* Problems and tasks:
A: In the model validation notebook, which column is assigned to y_train for the binary classifier?
B: Resume the model validation notebook after its final line.

* Excerpt provided:
>>>>
\[\text{VALITADION}\]

The evaluation of a model based on the testing set would result in a biased score, this is why we need to split our data into training and testing, but there is still a problem. When we are trying to obtain the best score possible on the testing set we are ajusting our models and hyperparameters to ajust well to that set, so we are acctualy making our model and hyperparameters biased to that sample, this is why it is important to evaluate the model in a complete new validation subset, this way we can guarantee that the model will performe as expected in new data.

1. Binary Model
    1.1 Fit
    1.2 K Fold Prediction
    1.3 Evaluate Prediction
2. Multiclass Model
    2.1 Fit
3. Validation Data
    3.1 Evaluate
[13]:
import sys
sys.path.insert(1, '../pipeline/lib')
import utils, model, data_processing

import pandas as pd

import joblib

from sklearn.metrics import confusion_matrix

Binary Model

Fit

[2]:
path = '../../data/train-validation/training-data.csv'

# Load Training Data
rd = data_prep.read_data(path)
drop_columns = ['dano_na_plantacao_binario', 'dano_na_plantacao','Identificador_Agricultor']
X_train = rd.drop(columns = drop_columns)
y_train = rd['dano_na_plantacao_binario']

# Create and Fit Binary Classifier Model
binary_clf = model.BinaryClassifier()
binary_clf.fit(X_train, y_train)
binary_clf.dump()

binary_train_predictions = binary_clf.k_fold_prediction(X_train, y_train)
Removing 5690 from Semanas_Utilizando
Applying OneHotEncoder on categorical features
SMOTE Upsample
Training Binary Classifier Model
Binary Classifier saved at /home/felipe/Documents/scicrop/src/models/binary_classifier.xgb

K Fold Prediction

[3]:
binary_train_predictions = binary_clf.k_fold_prediction(X_train, y_train)
../_images/notebooks_5.Validate_5_0.png

Evaluate Prediction

[ ]:
cm = confusion_matrix(y_train, binary_train_predictions)
utils.plot_confusion_matrix(cm, ['0','1'])
<<<<
* Raw data:
>>>>
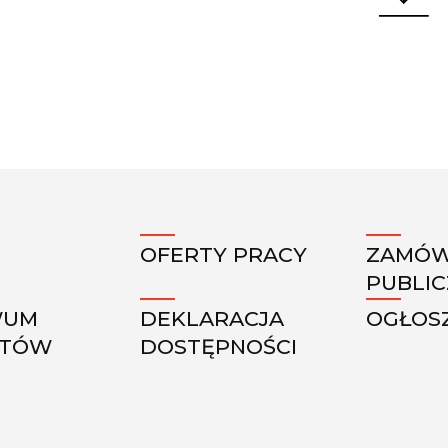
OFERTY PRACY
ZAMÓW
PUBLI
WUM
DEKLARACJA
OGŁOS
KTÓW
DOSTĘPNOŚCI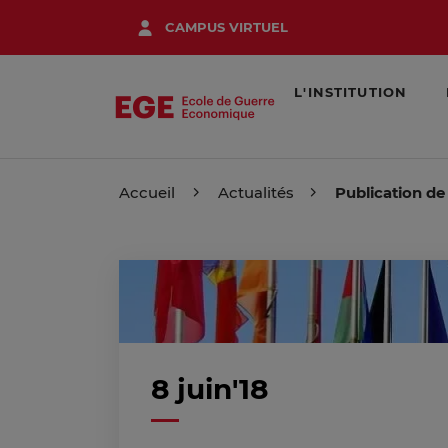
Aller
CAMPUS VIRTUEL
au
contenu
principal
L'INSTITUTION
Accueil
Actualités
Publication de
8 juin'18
<<<<
>>>>
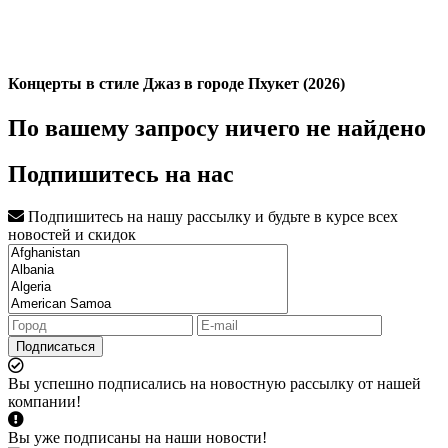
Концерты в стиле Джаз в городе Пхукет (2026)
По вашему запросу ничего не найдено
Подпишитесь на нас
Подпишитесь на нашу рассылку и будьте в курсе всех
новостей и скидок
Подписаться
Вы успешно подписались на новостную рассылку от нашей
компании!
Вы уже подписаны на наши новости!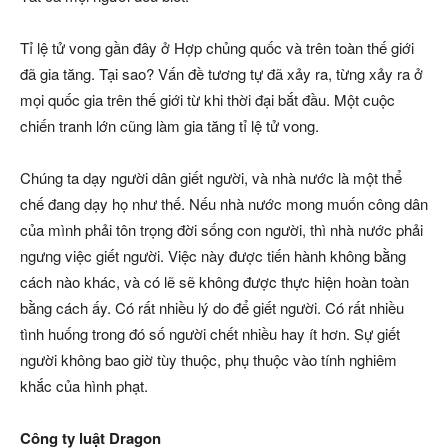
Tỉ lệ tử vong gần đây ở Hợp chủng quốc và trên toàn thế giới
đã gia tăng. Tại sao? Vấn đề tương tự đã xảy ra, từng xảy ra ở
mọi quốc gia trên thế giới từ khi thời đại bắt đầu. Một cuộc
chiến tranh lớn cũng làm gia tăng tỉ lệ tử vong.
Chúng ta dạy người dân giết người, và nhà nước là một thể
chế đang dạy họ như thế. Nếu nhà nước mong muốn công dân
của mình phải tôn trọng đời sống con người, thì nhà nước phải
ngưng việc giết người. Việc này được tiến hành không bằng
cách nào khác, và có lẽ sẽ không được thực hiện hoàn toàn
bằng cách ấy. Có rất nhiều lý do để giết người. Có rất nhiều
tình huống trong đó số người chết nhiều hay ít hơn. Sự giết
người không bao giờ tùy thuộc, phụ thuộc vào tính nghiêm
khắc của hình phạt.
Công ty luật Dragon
<<<<
* Results for each task:
A: The column 'dano_na_plantacao_binario'.

B:
Multiclass Model

Fit

[4]:
# Create and Fit Binary Classifier Model

X_train['binary_predictions'] = binary_train_predictions
y_train = rd['dano_na_plantacao']

multi_clf = model.MultiClassifier()
multi_clf.fit(X_train, y_train)
multi_clf.dump()
Training Binary Classifier Model
Multiclass Classifier saved at /home/felipe/Documents/scicrop/src/models/multiclass_classifier.lgb

Validation Data

[5]:
eval_path = '../../data/train-validation/validation-data.csv'

# Load Training Data
df_eval = data_prep.read_data(eval_path)
drop_columns = ['dano_na_plantacao_binario', 'dano_na_plantacao', 'Identificador_Agricultor']

X_eval  = df_eval.drop(columns = drop_columns)
y_eval_binary = df_eval['dano_na_plantacao_binario']
y_eval = df_eval['dano_na_plantacao']
Removing 2365 from Semanas_Utilizando
Applying OneHotEncoder on categorical features

Evaluate

[6]:
binary_pred = binary_clf.predict(X_eval)
cm_eval = confusion_matrix(y_eval_binary, binary_pred)
utils.plot_confusion_matrix(cm_eval, ['0', '1'])
../_images/notebooks_5.Validate_13_0.png
[7]:
X_eval['binary_predictions'] = binary_pred
multiclass_pred = multi_clf.predict(X_eval)
[8]:
cm_eval_multi = confusion_matrix(y_eval, multiclass_pred)
utils.plot_confusion_matrix(cm_eval_multi, ['0', '1', '2'])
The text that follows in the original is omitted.